Fluid Balance Between the Mother, Fetus, and Amniotic Fluid
A continuous exchange of fluid occurs within the amniotic cavity to maintain a relatively stable amniotic fluid volume. The exchange of fluid between the mother and fetus happens primarily through the placenta, at a rate of approximately 3,600 ml per hour. Regulation of amniotic fluid volume depends on the following four factors:
- Starting in the second half of pregnancy, fetal urination becomes the primary source of amniotic fluid.
- The secretion of alveolar fluid by the fetal lungs.
- Approximately 400 ml of amniotic fluid transported daily via intramembranous pathways into fetal blood vessels on the placental surface.
- Fetal swallowing serves as the main pathway for amniotic fluid absorption.
Volume, Characteristics, and Composition of Amniotic Fluid
The volume of amniotic fluid gradually increases during pregnancy, reaching approximately 1,000 ml at 38 weeks of gestation. After this point, its volume decreases gradually, averaging about 800 ml at 40 weeks of gestation. In cases of post-term pregnancy, the amniotic fluid volume decreases significantly and may drop below 300 ml.

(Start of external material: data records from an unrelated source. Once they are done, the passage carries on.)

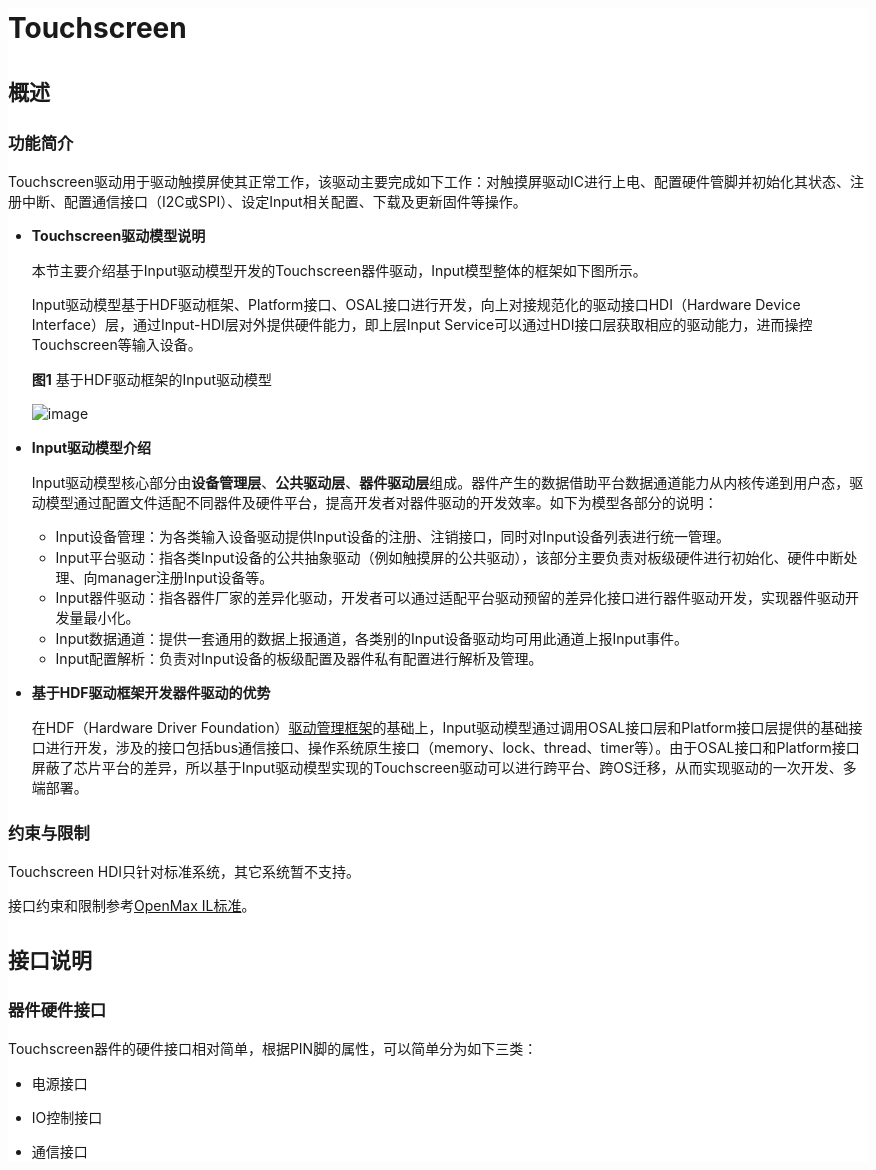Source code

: # Touchscreen


## 概述

### 功能简介

  Touchscreen驱动用于驱动触摸屏使其正常工作，该驱动主要完成如下工作：对触摸屏驱动IC进行上电、配置硬件管脚并初始化其状态、注册中断、配置通信接口（I2C或SPI）、设定Input相关配置、下载及更新固件等操作。

- **Touchscreen驱动模型说明**

  本节主要介绍基于Input驱动模型开发的Touchscreen器件驱动，Input模型整体的框架如下图所示。

  Input驱动模型基于HDF驱动框架、Platform接口、OSAL接口进行开发，向上对接规范化的驱动接口HDI（Hardware Device Interface）层，通过Input-HDI层对外提供硬件能力，即上层Input Service可以通过HDI接口层获取相应的驱动能力，进而操控Touchscreen等输入设备。

  **图1** 基于HDF驱动框架的Input驱动模型

  ![image](figures/基于HDF驱动框架的input驱动模型.png "基于HDF驱动框架的input驱动模型")

- **Input驱动模型介绍**

  Input驱动模型核心部分由**设备管理层**、**公共驱动层**、**器件驱动层**组成。器件产生的数据借助平台数据通道能力从内核传递到用户态，驱动模型通过配置文件适配不同器件及硬件平台，提高开发者对器件驱动的开发效率。如下为模型各部分的说明：

  - Input设备管理：为各类输入设备驱动提供Input设备的注册、注销接口，同时对Input设备列表进行统一管理。
  - Input平台驱动：指各类Input设备的公共抽象驱动（例如触摸屏的公共驱动），该部分主要负责对板级硬件进行初始化、硬件中断处理、向manager注册Input设备等。
  - Input器件驱动：指各器件厂家的差异化驱动，开发者可以通过适配平台驱动预留的差异化接口进行器件驱动开发，实现器件驱动开发量最小化。
  - Input数据通道：提供一套通用的数据上报通道，各类别的Input设备驱动均可用此通道上报Input事件。
  - Input配置解析：负责对Input设备的板级配置及器件私有配置进行解析及管理。

- **基于HDF驱动框架开发器件驱动的优势**

  在HDF（Hardware Driver Foundation）[驱动管理框架](../driver/driver-hdf-development.md)的基础上，Input驱动模型通过调用OSAL接口层和Platform接口层提供的基础接口进行开发，涉及的接口包括bus通信接口、操作系统原生接口（memory、lock、thread、timer等）。由于OSAL接口和Platform接口屏蔽了芯片平台的差异，所以基于Input驱动模型实现的Touchscreen驱动可以进行跨平台、跨OS迁移，从而实现驱动的一次开发、多端部署。

### 约束与限制

Touchscreen HDI只针对标准系统，其它系统暂不支持。

接口约束和限制参考[OpenMax IL标准](https://www.khronos.org/api/openmax/il)。

## 接口说明

### 器件硬件接口

Touchscreen器件的硬件接口相对简单，根据PIN脚的属性，可以简单分为如下三类：

- 电源接口

- IO控制接口

- 通信接口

Early in pregnancy, amniotic fluid appears as a colorless, clear fluid. At term, it becomes slightly turbid and opaque, with small suspended particles (vernix caseosa, desquamated fetal epithelial cells, lanugo, hair, a small number of leukocytes, albumin, urate crystals, etc.). Amniotic fluid contains numerous hormones and enzymes. At term, its specific gravity ranges from 1.007 to 1.025, with a pH of approximately 7.20. The fluid consists of 98%–99% water, with the remaining 1%–2% comprising inorganic salts and organic substances.

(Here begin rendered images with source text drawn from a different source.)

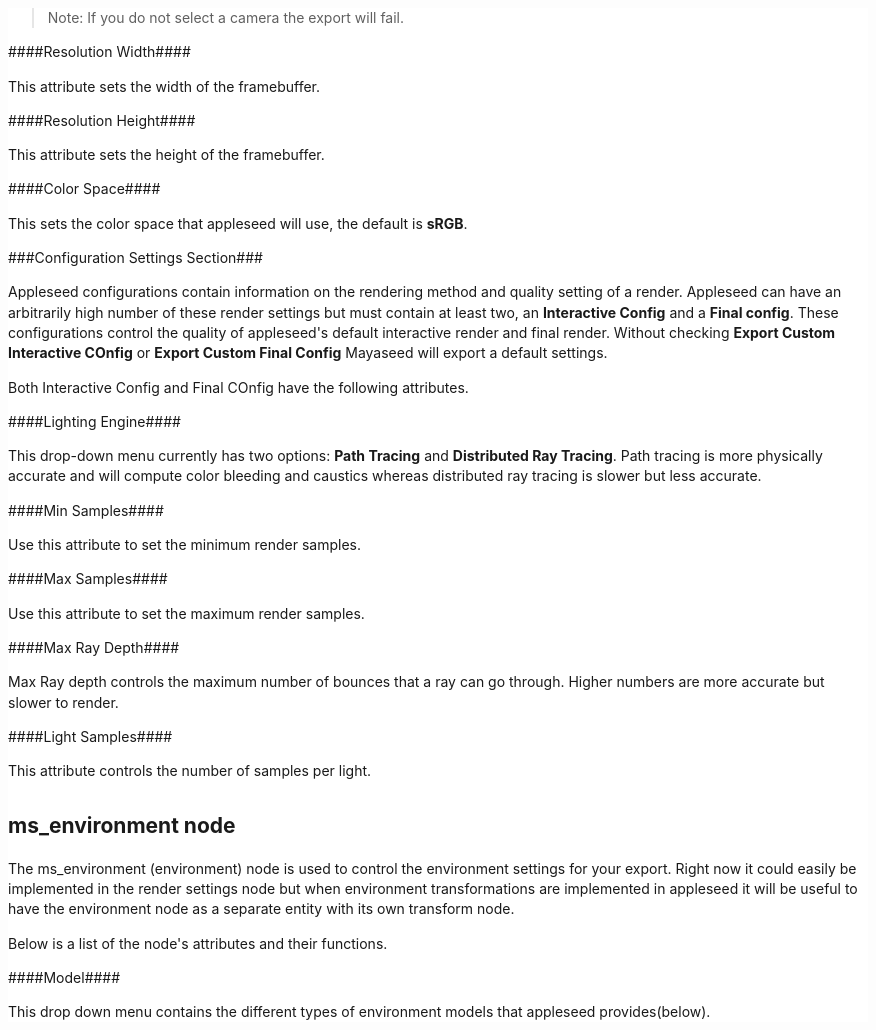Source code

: > Note: If you do not select a camera the export will fail.

####Resolution Width####

This attribute sets the width of the framebuffer.

####Resolution Height####

This attribute sets the height of the framebuffer.

####Color Space####

This sets the color space that appleseed will use, the default is **sRGB**.


###Configuration Settings Section###

Appleseed configurations contain information on the rendering method and quality setting of a render. Appleseed can have an arbitrarily high number of these render settings but must contain at least two, an **Interactive Config** and a **Final config**. These configurations control the quality of appleseed's default interactive render and final render. Without checking **Export Custom Interactive COnfig** or **Export Custom Final Config** Mayaseed will export a default settings. 

Both Interactive Config and Final COnfig have the following attributes.

####Lighting Engine####

This drop-down menu currently has two options: **Path Tracing** and **Distributed Ray Tracing**. Path tracing is more physically accurate and will compute color bleeding and caustics whereas distributed ray tracing is slower but less accurate.

####Min Samples####

Use this attribute to set the minimum render samples.

####Max Samples####

Use this attribute to set the maximum render samples.

####Max Ray Depth####

Max Ray depth controls the maximum number of bounces that a ray can go through. Higher numbers are more accurate but slower to render.

####Light Samples####

This attribute controls the number of samples per light.



ms_environment node
-------------------

The ms\_environment (environment) node is used to control the environment settings for your export. Right now it could easily be implemented in the render settings node but when environment transformations are implemented in appleseed it will be useful to have the environment node as a separate entity with its own transform node.

Below is a list of the node's attributes and their functions.

####Model####

This drop down menu contains the different types of environment models that appleseed provides(below).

Functions of Amniotic Fluid
Protection of the Fetus
The amniotic cavity maintains a constant temperature, and an appropriate amount of amniotic fluid provides a cushioning effect to protect the fetus from external pressure. It prevents adhesion of fetal limbs, reduces direct compression of the umbilical cord by the uterine muscle wall or fetus, and minimizes the risk of fetal distress. During labor, amniotic fluid helps to evenly distribute the pressure of uterine contractions, reducing the likelihood of localized compression-induced fetal distress. Fetal swallowing or inhalation of amniotic fluid promotes the development of the digestive tract and lungs. Insufficient amniotic fluid volume can result in fetal lung hypoplasia.
Protection of the Mother
Amniotic fluid mitigates discomfort caused by fetal movements. During labor, the bulging amniotic sac exerts wedge-shaped hydraulic pressure to dilate the cervix and vagina. After membrane rupture, the outflow of amniotic fluid flushes the vaginal canal, reducing the risk of infection.